• **Material to process**:
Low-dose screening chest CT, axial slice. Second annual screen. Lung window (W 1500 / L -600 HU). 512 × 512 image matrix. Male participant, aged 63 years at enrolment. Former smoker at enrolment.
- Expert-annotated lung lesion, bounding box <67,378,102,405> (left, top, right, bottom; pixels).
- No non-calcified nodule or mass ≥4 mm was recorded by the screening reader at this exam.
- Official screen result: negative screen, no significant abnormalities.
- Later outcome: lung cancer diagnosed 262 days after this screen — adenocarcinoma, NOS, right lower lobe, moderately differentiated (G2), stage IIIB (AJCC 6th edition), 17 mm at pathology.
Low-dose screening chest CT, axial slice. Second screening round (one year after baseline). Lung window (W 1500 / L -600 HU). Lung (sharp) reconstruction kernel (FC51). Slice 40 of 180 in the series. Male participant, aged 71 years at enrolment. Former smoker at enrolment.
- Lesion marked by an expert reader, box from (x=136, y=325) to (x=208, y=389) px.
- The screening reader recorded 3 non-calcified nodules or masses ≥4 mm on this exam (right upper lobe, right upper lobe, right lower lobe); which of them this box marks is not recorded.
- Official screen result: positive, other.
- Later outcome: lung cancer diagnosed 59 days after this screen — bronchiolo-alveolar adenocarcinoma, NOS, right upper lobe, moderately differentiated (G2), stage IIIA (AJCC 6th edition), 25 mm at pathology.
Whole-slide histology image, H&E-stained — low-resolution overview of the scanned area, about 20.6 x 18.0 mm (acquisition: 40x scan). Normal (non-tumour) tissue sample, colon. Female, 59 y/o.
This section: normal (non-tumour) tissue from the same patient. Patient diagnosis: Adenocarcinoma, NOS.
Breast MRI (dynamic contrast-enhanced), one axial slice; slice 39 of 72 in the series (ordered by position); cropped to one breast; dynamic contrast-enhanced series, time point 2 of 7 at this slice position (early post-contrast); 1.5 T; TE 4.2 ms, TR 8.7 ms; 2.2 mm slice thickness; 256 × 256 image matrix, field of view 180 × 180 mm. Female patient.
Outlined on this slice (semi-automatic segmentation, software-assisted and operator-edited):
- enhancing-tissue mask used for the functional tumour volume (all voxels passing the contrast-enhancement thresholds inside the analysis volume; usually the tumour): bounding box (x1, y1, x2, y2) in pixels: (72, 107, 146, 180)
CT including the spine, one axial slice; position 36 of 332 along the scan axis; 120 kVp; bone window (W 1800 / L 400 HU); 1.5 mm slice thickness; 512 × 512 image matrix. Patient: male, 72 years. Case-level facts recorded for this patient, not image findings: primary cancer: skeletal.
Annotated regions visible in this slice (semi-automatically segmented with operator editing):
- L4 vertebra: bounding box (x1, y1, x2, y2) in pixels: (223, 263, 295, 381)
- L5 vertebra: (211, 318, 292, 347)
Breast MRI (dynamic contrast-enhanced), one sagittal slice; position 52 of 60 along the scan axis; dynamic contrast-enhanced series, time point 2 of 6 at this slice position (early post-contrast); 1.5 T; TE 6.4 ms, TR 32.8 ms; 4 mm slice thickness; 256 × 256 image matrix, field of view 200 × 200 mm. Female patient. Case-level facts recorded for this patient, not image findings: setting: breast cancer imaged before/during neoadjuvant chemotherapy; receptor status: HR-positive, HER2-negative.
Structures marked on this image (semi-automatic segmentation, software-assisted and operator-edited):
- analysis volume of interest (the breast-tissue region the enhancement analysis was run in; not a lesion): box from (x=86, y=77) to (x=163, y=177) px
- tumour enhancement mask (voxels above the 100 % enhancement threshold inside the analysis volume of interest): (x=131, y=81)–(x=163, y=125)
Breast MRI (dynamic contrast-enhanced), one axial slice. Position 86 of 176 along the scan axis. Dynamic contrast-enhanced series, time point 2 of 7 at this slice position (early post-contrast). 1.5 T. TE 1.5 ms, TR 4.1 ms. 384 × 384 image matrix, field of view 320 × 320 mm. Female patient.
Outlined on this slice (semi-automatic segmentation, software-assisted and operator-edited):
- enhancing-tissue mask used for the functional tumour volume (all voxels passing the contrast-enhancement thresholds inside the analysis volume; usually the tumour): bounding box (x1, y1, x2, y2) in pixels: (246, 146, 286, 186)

• **What the task requires**: Return all lines in the entries above that carry the word "after".

• **Your response**:
- Later outcome: lung cancer diagnosed 262 days after this screen — adenocarcinoma, NOS, right lower lobe, moderately differentiated (G2), stage IIIB (AJCC 6th edition), 17 mm at pathology.
Low-dose screening chest CT, axial slice. Second screening round (one year after baseline). Lung window (W 1500 / L -600 HU). Lung (sharp) reconstruction kernel (FC51). Slice 40 of 180 in the series. Male participant, aged 71 years at enrolment. Former smoker at enrolment.
- Later outcome: lung cancer diagnosed 59 days after this screen — bronchiolo-alveolar adenocarcinoma, NOS, right upper lobe, moderately differentiated (G2), stage IIIA (AJCC 6th edition), 25 mm at pathology.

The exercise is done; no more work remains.